I find it funny that so many of these threads fall back to, "If publishers would just stop stuffing megabytes of Javascript into their web pages we'd be fine!"

Isn't that what AMP is about? It's an open standard, one Javascript codebase that can be delivered once and cached.

AMP also doesn't "break normal links": https://news.ycombinator.com/item?id=13467736

If you think the future of the web --- even just reading articles --- is plain HTML and CSS, then it's no wonder you see AMP as a bad thing and not a good thing for users.

I'd love to hear alternate solutions. How can we deliver article content to users lightning-fast, and still deliver them the things they want like recommendations, sharing, image carousels, etc?

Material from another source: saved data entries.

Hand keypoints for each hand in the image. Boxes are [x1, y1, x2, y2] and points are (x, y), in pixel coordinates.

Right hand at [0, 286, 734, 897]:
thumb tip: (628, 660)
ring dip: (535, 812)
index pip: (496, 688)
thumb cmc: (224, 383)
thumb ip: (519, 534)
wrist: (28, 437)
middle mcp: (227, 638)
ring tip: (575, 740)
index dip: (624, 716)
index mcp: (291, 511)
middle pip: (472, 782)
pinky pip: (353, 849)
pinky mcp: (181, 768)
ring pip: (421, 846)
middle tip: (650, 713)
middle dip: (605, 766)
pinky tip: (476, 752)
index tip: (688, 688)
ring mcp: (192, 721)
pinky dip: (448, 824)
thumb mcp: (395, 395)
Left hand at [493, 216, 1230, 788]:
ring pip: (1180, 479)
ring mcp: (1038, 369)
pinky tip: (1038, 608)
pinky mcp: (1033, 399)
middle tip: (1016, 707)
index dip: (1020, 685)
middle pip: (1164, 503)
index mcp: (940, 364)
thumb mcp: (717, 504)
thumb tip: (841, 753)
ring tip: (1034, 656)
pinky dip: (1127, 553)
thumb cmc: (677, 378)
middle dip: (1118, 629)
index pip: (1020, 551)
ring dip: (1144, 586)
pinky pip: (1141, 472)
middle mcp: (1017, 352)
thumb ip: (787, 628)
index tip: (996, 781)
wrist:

Users loved AOL and Compuserve too. Doesn't mean it was good for the web as a whole, and ultimately users were better served having an open web.


I hear your argument, but my issue with it is that AMP is in fact open. They're accepting pull requests on Github[1] and other providers have already implemented AMP on their own, no Google involved[2].

HN is just bursting with NIH on this issue. I'm not seeing any substantive arguments, no alternatives offered, and no consideration for what users actually want.

This article in particular seems to be droning on about "intentions", "messaging", and "long-term solutions".

To all of HN: if you don't like AMP, shut up and code :)

[1] https://github.com/ampproject/amphtml

[2] https://blog.cloudflare.com/accelerated-mobile/


I would have zero issues with AMP if it wasn't hosted on Google.com.


AMP can be and is hosted from multiple locations. Anyone can launch an AMP cache.


the issues with amp arent that its not closed source, the issues with amp is that:

1) you either use amp or you lose out massively in google search rank (as in the links that appear at the top of the page, regaurdless of what semantic games you want to identify them with)

2) by using amp, you hand over all your search traffic to google.

No amount of "shut up and code" is going to fix this, because it is a business decision by Google, not a technical decision that they are going to entertain arguements about.

The open source aspect is a total smokescreen.


As mentioned multiple times elsewhere in this thread, AMP doesn’t have that much going for it in terms of performance, that’s more of a marketing play.

It’s not that hard to build a page using any of a handful modern frameworks that can outperform it. The trump card is Google’s preloading in searchresults, which AMP makes easy, but wouldn’t be impossible without it. If they stopped enforcing their own CDN/caching, wrapping the pages with their own UI, rewriting links, you could argue it’s a good thing, as a standard that anyone could adopt without commiting to one company. Until then, it’s just a path for vendor lock-in.